LLMs and AI: The Next Step in Conversational Programming

Published On Sun May 14 2023
LLMs and AI: The Next Step in Conversational Programming

Conversational programming is an emerging concept that seeks to democratize computing. Large Language Models (LLMs) like OpenAI’s GPT have been instrumental in its development, and their release has generated excitement among tech enthusiasts. Conversational programming moves away from the specialization and planning associated with classic software use towards informality and reactive steps. The idea is to make computing more human-like and to enable users to create software with greater ease.

Conversations in real life always start with a shared context, and LLMs need this context for the same reasons. Most of the new innovations will come within existing apps, and their users already share a context. This context helps to pare down the limitless possibilities of language.

Another important consideration is that two people who explain the same thing in different ways must get the same results for a system to be trusted. This is important for LLMs because they have a habit of answering in different ways to similar input. As such, if they have access to a set of commonly asked requests, they can better reason about the likely meaning of similar requests.

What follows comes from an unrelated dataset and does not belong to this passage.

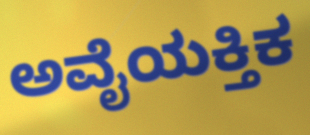
ಅವೈಯಕ್ತಿಕ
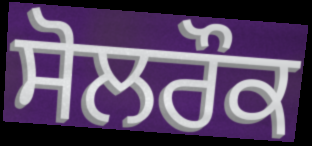
ਸੋਲਰੌਕ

There must also be an agreement on the form of the unit of work, outcome, or progress. LLMs can change the described form of an object to suit fixed specifications as long as conversations exist. Apps and organizations that specialize in specific model domains will receive pressure to make these areas available for autonomous requests. However, corporate training should not inculcate a brand or product as a base type.

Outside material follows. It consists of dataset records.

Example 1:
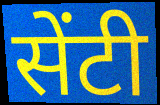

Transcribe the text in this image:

सेंटी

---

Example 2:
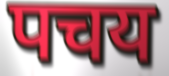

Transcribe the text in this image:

पचय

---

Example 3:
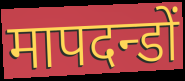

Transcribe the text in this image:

मापदन्डों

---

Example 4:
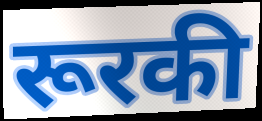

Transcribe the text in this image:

रूरकी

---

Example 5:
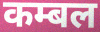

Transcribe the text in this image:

कम्बल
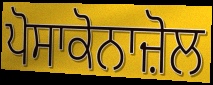
ਪੋਸਾਕੋਨਾਜ਼ੋਲ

LLMs are different from any other goal-orientated system because they can analyze their own reasoning and criticize the outcome. They launch background tasks that return with the required information. AutoGPT projects are trying to use APIs to connect to other LLMs and act as task management agents.

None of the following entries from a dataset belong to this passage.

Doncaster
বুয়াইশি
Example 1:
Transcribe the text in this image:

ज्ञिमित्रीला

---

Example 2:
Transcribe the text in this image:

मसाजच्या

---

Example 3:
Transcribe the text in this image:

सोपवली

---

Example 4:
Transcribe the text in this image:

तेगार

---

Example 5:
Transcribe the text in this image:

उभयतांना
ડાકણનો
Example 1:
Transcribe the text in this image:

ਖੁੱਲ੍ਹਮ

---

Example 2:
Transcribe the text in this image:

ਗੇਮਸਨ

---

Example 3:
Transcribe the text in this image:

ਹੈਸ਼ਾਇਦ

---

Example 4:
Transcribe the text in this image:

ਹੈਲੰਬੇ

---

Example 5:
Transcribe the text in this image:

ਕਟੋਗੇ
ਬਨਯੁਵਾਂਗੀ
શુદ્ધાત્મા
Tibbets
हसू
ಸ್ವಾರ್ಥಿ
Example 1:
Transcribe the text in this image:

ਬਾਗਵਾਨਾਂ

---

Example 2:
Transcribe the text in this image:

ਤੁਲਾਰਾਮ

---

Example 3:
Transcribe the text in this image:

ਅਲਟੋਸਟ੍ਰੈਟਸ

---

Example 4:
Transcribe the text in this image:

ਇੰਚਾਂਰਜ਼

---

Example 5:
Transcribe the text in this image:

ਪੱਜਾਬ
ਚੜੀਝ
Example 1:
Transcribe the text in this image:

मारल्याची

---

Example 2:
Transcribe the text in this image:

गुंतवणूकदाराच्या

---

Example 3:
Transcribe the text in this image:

Conversational programming requires that the scope of a conversation mirrors a human “mental stack” rather than that of a computer. The LLM system has to work with limited human cognition facilities, creating things in response to requests, and reporting outcomes at the same level as asked for. Returning arcane error codes in response to requests will immediately break the conversation, and the system must retain value for the user.

The conversation should remove the little pitfalls that make technical tasks less straightforward while allowing the average employee to gain the confidence to create resources. Conversational programming seeks to make computing more accessible to the average user and is the future of computing.